令和のひな祭り「ひな人形を飾る」という儀式がどうにも苦手だった話

「ひな祭り」と聞いて1番に思い起こされるのは、ひな人形だろう。

防虫剤と一緒に仕舞わないと虫食い被害に合うだけでなく、仕舞うのが遅れると婚期まで心配されるというかなりやっかいな代物だ。更に、左右の位置を間違ってはいけないという漫才師さながらの決まりまである。

ひな祭り近くなると、娘と一緒にこの人形を飾るという人も少なくないだろうが、正直私はこの儀式があまり好きではなかった。

人形の顔がさほど可愛くない上に、扇子や剣を人形に持たせるという所作が、なんとなくしゃらくさかったからだ。我が家のひな人形がお歯黒だったのも、その嫌悪感に拍車をかけていた。

そもそも、ひな祭りという女性の日に、「なぜ男女の人形を飾らねばならぬのか」という疑問が幼心ながらにあった。五月人形は勇ましい男性1人なのに、なぜかひな人形は男女2人だ。

そこには、「結婚が女性の幸せ」だということを主張せんとする象徴がある。令和のこの時代になってまで驚きだ。1人でも幸せな女性にとっては、もはや余計なお世話と受け止められかねない。

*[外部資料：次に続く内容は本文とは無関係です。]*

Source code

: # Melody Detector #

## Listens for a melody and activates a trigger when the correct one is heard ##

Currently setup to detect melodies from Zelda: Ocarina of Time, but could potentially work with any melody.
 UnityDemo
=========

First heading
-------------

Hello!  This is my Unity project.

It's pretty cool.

とはいえ、2人ならまだマシだが、三人官女や五人囃子がやってきた日にはえらいことだ。我が家にはいなかったから詳しいことは分からないが、どうやら手に持っているものが一人一人違うらしい。更にその並び順まで決まっているというのだから、それ相応の有識者でないと飾ることすら困難だ。

だいたい、あの「早く仕舞わないと婚期が遅れる問題」は何だったのだろう。ただでさえ晩婚化が叫ばれる世の中で、婚期が遅れることを後になってひな人形のせいにする人などいないし、そもそも婚期が遅れるのをあたかも悪いことのように言わないで欲しい。

最近では、ひな人形の面倒なシステムを嫌ってか、木のひな人形というものも流行り始めているらしい。

確かにこれなら虫に食われる心配もないし、形相も割と親しみやすい。場所もさほど取らないし、多少無下に扱っても壊れる心配もない。色んな意味で、エコだ。

そんなひな人形だが、我が家のものは実家の納戸の暗闇で粛々と眠っている。そんなことを思うと、やっぱり少し気の毒に思うのだ。

色々と手のかかるひな人形だが、それでも年に一度は日の目を見させてあげるのが、情趣なのではないかと思ったりもする。